* [TASK PROMPT]: Every entry is to be reproduced word for word, but the images are not.

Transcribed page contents
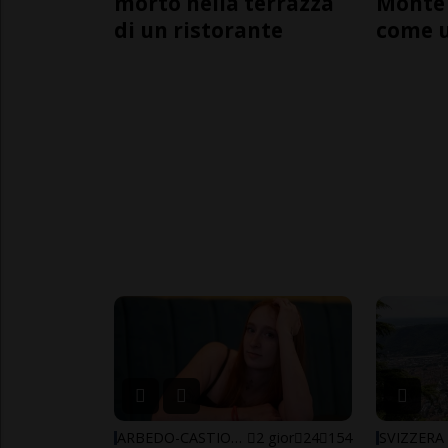
morto nella terrazza
Monte 
di un ristorante
come 
ARBEDO-CASTIONE
2 gior
24
154
SVIZZERA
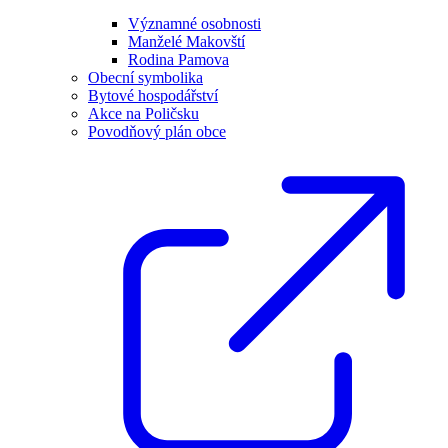
Významné osobnosti
Manželé Makovští
Rodina Pamova
Obecní symbolika
Bytové hospodářství
Akce na Poličsku
Povodňový plán obce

* [COMPLETED EXERCISE]:
morto nella terrazza
Monte 
di un ristorante
come 
ARBEDO-CASTIONE
2 gior
24
154
SVIZZERA
Významné osobnosti
Manželé Makovští
Rodina Pamova
Obecní symbolika
Bytové hospodářství
Akce na Poličsku
Povodňový plán obce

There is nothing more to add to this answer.